Ein Zitat des Soziologen Dirk Baecker, das ich heute in einem Interview las, beschäftigt mich schon den ganzen Morgen in meinen Überlegungen, wie das Theater noch stärker auf die Netzwerkgesellschaft reagieren und sich zu einem Internetheater wandeln müsste. Leider habe ich gerade keine Zeit, meine Gedanken dazu hier weiter auszuführen. Aber vielleicht mag ja jemand von euch da draußen stellvertrend heftig zustimmen oder widersprechen?

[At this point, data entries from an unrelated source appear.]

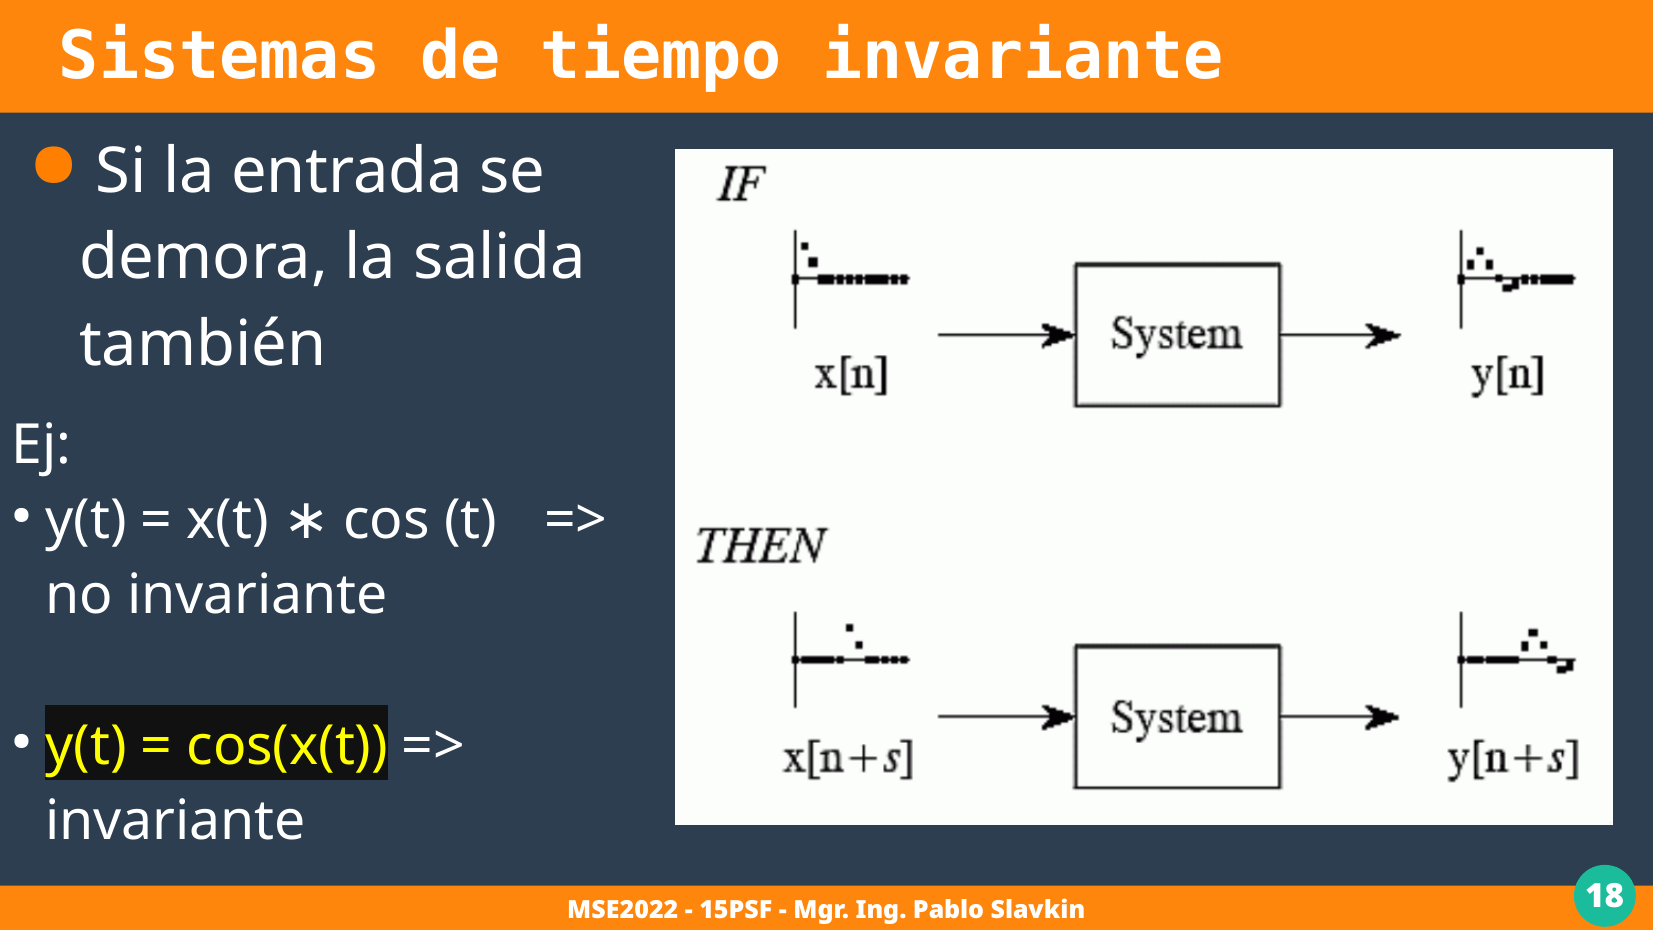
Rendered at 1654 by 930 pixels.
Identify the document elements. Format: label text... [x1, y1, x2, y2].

title Sistemas de tiempo invariante [58, 16, 1594, 76]
list Si la entrada se demora, la salida también Ej: y(t) = x(t) ∗ cos (t) => no invariante y(t) = cos(x(t)) => invariante [11, 125, 638, 863]
picture [675, 149, 1613, 826]
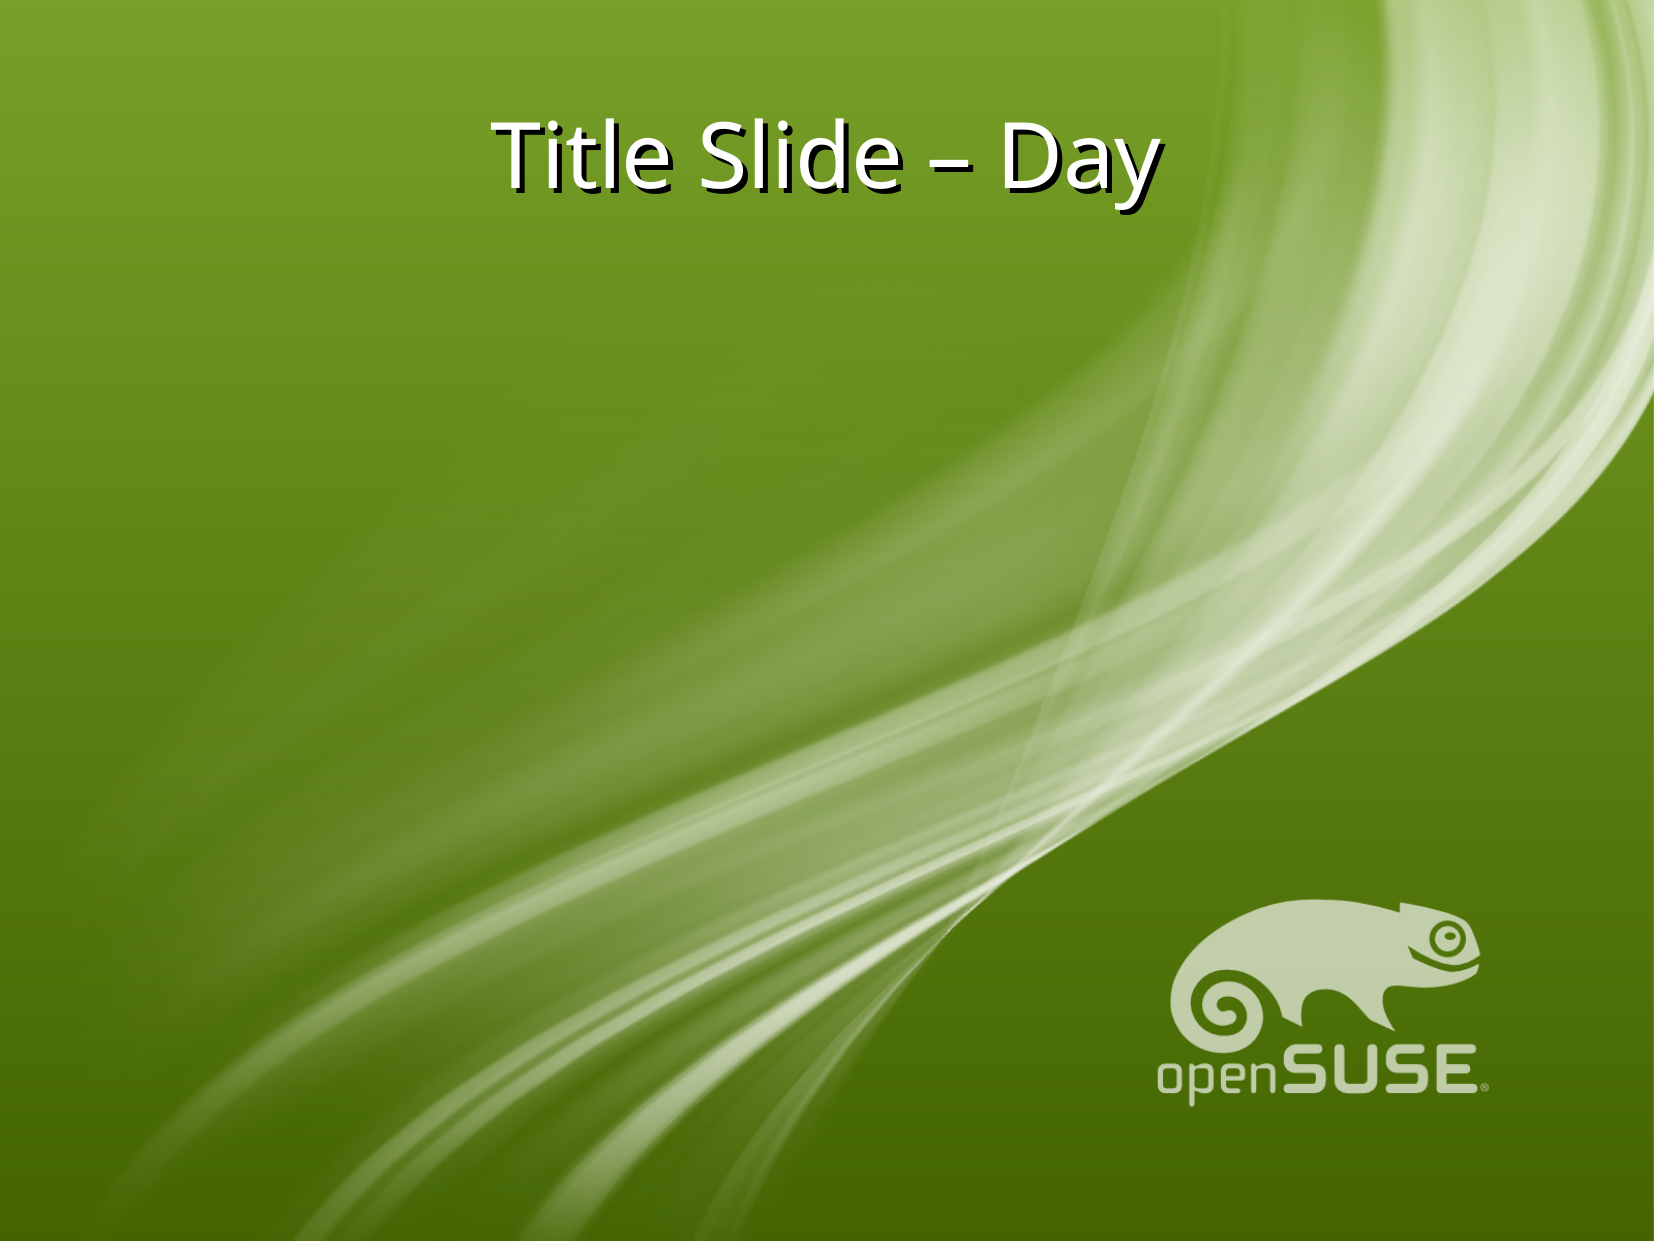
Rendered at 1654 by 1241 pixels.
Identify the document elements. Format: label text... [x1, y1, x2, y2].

picture [0, 0, 1654, 1241]
title Title Slide – Day [82, 49, 1571, 257]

Die Performance greift tiefer und thematisiert die Lage des Individuums am Ende der Buchdruckgesellschaft und im Übergang zur Computergesellschaft. Es macht einen Unterschied, ob ich es mit Individuen zu tun habe, die sich im Umgang mit Büchern zu kritischen, wenn auch immer etwas idealistischen Lesern gebildet haben, oder mit Individuen, die mit ihren Suchmaschinenrecherchen, mit ihren social media accounts und mit ihren Abhängigkeiten von den Algorithmen ihrer Computerprogramme versuchen, ihrer eigenen Nervosität Herr zu werden, und dabei die Nervosität aller steigern. Die Performance ist in meinen Augen der radikale Blick auf das, was vom Menschen bleibt, wenn man ihn nicht aus den Kontexten heraus, in denen er sich bewegt, immer schon zu gut versteht. (…) Künstler notieren das Ende des kritischen Lesers und des authentischen Bürgers und suchen nach Bildern, Gesten und Tonfällen, die den Menschen als Chamäleon in den Netzwerken der Computergesellschaft kennzeichen.
Dirk Baecker/Matthias Lilienthal/Tobi Müller: „Hoffnung auf Ereignishaftes in der Erwartungserfüllungsanstalt“. In: Import Export. Arbeitsbuch zum HAU Berlin. Berlin: Verlag Theater der Zeit, 2012, S. 15f.